US-CERT encourages users and administrators to review the January 2012 Critical Patch Update and apply any necessary updates to help mitigate the risks.

Additional information regarding CVE-2012-0110 can be found in US-CERT Vulnerability Note VU#738961.

On January 10, 2012, US-CERT received reports of a phishing campaign that is spoofing US-CERT email to deliver a variant of the Zeus/Zbot Trojan known as Ice-IX. This campaign appears to be targeting a large number of private sector
organizations as well as federal, state, and local governments.

US-CERT advises that users do not open the email or any of the attachments and promptly delete the email from their inboxes.

Reports indicate that SOC@US-CERT.GOV is the primary email address
being spoofed but other invalid email addresses are also being used.

The subject of the phishing email is: “Phishing incident report call number: PH000000XXXXXXX” with the “X” containing an incident report number that varies.

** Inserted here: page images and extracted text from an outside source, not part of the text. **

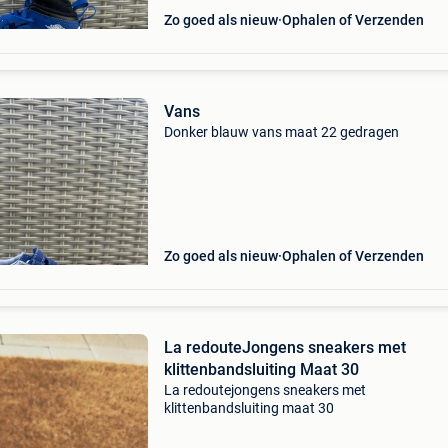
Zo goed als nieuw
Ophalen of Verzenden
Vans
Donker blauw vans maat 22 gedragen
Zo goed als nieuw
Ophalen of Verzenden
La redouteJongens sneakers met
klittenbandsluiting Maat 30
La redoutejongens sneakers met
klittenbandsluiting maat 30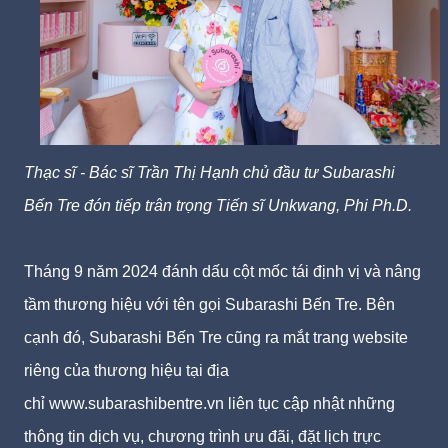
Thạc sĩ - Bác sĩ Trần Thị Hạnh chủ đầu tư Subarashi
Bến Tre đón tiếp trân trọng Tiến sĩ
Unkwang, Phi Ph.D.
Tháng 9 năm 2024 đánh dấu cột mốc tái định vị và nâng
tầm thương hiệu với tên gọi Subarashi Bến Tre. Bên
cạnh đó,
Subarashi Bến Tre cũng ra mắt trang website
riêng của thương hiệu tại địa
chỉ
www.subarashibentre.vn liên tục cập nhật những
thông tin dịch vụ, chương trình ưu đãi, đặt lịch trực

The attached zip filed is titled “US-CERT Operation Center Report XXXXXXX.zip”, with “X” indicating a random value or string. The zip attachment contains an executable file with the name “US-CERT Operation CENTER Reports.eml.exe”, which is a variant of the Zeus/Zbot Trojan known as Ice-IX.

Ice-IX is a slightly modified version of the 2.0.8.9 source code that was publicly released last year. Details of the malware were obtained via third party reporting and reveals a fast-flux hosting infrastructure known as the Avalanche bot-net, with callback to domains located in Russia.

US-CERT encourages users to do the following to reduce the risks associated with this and other phishing campaigns.

• Do not open the attachments in email messages from unknown sources.
• Install anti-virus software and keep virus signatures files up to date.
• Refer to Recognizing and Avoiding Email Scams (pdf) documents for more information on avoiding email scams.
• Refer to the Avoiding Social Engineering and Phishing Attacks document for information on social engineering attacks.
• Refer to Recovering from Viruses, Worms, and Trojan Horses document for additional information on how to recover from malware.

Google has released Chrome 16.0.912.75 for Linux, Mac, Windows, and Chrome Frame to address multiple vulnerabilities. These vulnerabilities may allow an attacker to execute arbitrary code.

US-CERT encourages users and administrators to review the Google Chrome Releases blog entry and update to Chrome 16.0.912.75.

US-CERT is aware of reports stating that multiple programming language implementations, including web platforms, are vulnerable to hash table collision attacks. This vulnerability could be used by an attacker to launch a denial-of-service attack against websites using affected products. 

The Ruby Security Team has updated Ruby 1.8.7. The Ruby 1.9 series is not affected by this attack. Additional information can be found in the ruby 1.8.7 patchlevel 357 release notes.

Microsoft has released a security advisory for ASP.NET containing a workaround. Additional information can be found in Microsoft Security Advisory 2659883.

More information regarding this vulnerability can be found in US-CERT Vulnerability Note VU#903934 and n.runs Security Advisory n.runs-SA-2011.004.

US-CERT will provide additional information as it becomes available.